START Entries supplied

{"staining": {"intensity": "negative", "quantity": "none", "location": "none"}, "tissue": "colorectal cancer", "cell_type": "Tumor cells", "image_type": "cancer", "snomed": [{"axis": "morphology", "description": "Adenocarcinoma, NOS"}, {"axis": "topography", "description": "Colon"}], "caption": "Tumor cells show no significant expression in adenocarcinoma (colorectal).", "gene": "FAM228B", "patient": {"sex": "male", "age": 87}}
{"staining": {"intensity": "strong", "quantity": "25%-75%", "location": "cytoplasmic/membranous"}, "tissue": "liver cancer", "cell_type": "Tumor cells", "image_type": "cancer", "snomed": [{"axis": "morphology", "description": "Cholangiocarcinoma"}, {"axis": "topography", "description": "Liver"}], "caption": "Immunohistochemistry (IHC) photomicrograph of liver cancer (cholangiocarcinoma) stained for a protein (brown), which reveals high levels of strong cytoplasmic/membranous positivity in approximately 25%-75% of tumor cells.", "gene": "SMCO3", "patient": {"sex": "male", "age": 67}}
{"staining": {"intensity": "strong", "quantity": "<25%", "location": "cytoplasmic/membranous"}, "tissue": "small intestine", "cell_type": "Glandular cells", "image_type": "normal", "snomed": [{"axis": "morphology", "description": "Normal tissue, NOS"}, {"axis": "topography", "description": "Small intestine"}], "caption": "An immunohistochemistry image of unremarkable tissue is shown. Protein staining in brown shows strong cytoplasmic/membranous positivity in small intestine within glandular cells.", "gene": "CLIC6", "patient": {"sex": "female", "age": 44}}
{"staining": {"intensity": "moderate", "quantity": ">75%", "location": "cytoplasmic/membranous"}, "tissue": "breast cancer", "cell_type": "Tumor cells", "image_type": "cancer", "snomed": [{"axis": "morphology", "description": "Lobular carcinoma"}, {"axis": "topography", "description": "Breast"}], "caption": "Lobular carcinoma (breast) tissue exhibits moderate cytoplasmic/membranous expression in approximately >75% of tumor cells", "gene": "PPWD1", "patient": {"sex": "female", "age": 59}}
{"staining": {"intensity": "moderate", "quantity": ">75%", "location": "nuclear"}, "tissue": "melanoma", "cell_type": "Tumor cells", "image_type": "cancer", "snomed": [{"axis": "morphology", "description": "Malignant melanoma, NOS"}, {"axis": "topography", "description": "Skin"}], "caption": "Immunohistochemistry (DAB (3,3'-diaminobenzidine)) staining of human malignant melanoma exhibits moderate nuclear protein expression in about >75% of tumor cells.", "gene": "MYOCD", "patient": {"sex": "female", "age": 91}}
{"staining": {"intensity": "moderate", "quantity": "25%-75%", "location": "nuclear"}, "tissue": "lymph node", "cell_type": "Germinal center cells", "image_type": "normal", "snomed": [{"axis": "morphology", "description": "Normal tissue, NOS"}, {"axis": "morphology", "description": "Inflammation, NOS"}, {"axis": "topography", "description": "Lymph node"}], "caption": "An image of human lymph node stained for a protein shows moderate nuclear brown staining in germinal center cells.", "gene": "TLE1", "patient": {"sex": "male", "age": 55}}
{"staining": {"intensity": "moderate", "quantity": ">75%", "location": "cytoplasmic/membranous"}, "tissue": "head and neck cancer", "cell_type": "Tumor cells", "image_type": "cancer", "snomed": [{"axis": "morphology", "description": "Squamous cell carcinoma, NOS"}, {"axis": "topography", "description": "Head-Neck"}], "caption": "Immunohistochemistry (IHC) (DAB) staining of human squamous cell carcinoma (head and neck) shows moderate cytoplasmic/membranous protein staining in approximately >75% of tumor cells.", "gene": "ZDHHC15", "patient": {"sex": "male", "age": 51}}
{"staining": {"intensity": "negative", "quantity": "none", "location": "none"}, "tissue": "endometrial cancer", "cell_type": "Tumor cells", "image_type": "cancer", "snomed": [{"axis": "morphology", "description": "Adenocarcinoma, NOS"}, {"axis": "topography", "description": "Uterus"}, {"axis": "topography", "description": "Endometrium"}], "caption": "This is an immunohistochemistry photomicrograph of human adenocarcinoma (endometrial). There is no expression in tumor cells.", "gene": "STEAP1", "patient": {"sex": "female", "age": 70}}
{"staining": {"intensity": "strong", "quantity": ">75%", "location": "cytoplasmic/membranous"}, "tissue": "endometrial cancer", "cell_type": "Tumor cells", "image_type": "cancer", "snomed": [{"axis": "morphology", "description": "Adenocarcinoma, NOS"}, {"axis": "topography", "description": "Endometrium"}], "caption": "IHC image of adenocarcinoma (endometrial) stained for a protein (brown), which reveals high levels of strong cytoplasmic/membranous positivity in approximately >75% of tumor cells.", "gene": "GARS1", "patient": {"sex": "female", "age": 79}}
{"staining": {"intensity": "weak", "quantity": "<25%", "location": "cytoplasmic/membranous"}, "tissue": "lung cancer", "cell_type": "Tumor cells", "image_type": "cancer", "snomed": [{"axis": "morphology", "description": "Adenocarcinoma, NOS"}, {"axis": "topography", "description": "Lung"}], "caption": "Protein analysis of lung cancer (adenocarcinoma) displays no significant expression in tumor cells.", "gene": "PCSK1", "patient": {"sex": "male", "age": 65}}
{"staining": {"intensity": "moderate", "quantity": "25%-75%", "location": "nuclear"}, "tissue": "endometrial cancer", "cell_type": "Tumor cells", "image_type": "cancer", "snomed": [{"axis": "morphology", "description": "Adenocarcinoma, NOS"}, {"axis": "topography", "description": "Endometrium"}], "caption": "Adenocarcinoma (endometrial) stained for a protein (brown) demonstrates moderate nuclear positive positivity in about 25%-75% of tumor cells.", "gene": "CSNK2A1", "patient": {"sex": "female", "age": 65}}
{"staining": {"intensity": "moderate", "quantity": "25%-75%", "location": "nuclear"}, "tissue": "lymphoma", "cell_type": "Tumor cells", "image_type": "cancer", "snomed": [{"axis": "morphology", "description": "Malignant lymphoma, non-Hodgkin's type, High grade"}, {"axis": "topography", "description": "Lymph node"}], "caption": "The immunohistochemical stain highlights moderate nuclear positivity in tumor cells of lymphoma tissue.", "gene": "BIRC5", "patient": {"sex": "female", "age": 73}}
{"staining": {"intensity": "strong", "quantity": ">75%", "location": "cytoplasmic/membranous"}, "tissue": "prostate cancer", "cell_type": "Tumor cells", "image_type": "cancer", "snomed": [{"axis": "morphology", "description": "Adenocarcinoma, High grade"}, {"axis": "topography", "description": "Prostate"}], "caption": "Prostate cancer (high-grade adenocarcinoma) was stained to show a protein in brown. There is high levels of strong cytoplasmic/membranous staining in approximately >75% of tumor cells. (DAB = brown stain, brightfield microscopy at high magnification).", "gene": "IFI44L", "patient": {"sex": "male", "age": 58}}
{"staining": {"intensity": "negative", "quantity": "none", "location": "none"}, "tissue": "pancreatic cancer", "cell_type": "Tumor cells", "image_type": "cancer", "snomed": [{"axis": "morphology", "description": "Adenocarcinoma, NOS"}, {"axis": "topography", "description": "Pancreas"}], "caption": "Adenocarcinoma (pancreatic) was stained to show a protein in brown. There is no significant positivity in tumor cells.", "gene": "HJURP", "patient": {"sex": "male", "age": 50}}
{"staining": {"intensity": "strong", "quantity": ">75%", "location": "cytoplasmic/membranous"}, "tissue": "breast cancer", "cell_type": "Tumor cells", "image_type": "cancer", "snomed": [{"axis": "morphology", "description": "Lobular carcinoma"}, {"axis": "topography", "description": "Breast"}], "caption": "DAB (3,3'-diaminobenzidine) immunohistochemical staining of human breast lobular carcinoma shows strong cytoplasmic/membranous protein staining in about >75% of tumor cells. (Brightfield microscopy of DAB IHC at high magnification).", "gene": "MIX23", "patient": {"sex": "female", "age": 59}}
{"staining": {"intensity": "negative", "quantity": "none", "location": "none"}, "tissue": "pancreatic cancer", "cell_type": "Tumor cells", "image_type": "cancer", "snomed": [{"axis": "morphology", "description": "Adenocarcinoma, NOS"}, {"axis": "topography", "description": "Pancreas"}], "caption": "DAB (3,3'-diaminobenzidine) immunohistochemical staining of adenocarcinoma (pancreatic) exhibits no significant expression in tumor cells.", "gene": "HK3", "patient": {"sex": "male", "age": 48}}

END Entries supplied

### Directions for this task
Return exactly the lines above from the line that has "is an immunohistochemistry" through the line that has "analysis of lung", inclusive, and nothing else.

### Written solution
{"staining": {"intensity": "negative", "quantity": "none", "location": "none"}, "tissue": "endometrial cancer", "cell_type": "Tumor cells", "image_type": "cancer", "snomed": [{"axis": "morphology", "description": "Adenocarcinoma, NOS"}, {"axis": "topography", "description": "Uterus"}, {"axis": "topography", "description": "Endometrium"}], "caption": "This is an immunohistochemistry photomicrograph of human adenocarcinoma (endometrial). There is no expression in tumor cells.", "gene": "STEAP1", "patient": {"sex": "female", "age": 70}}
{"staining": {"intensity": "strong", "quantity": ">75%", "location": "cytoplasmic/membranous"}, "tissue": "endometrial cancer", "cell_type": "Tumor cells", "image_type": "cancer", "snomed": [{"axis": "morphology", "description": "Adenocarcinoma, NOS"}, {"axis": "topography", "description": "Endometrium"}], "caption": "IHC image of adenocarcinoma (endometrial) stained for a protein (brown), which reveals high levels of strong cytoplasmic/membranous positivity in approximately >75% of tumor cells.", "gene": "GARS1", "patient": {"sex": "female", "age": 79}}
{"staining": {"intensity": "weak", "quantity": "<25%", "location": "cytoplasmic/membranous"}, "tissue": "lung cancer", "cell_type": "Tumor cells", "image_type": "cancer", "snomed": [{"axis": "morphology", "description": "Adenocarcinoma, NOS"}, {"axis": "topography", "description": "Lung"}], "caption": "Protein analysis of lung cancer (adenocarcinoma) displays no significant expression in tumor cells.", "gene": "PCSK1", "patient": {"sex": "male", "age": 65}}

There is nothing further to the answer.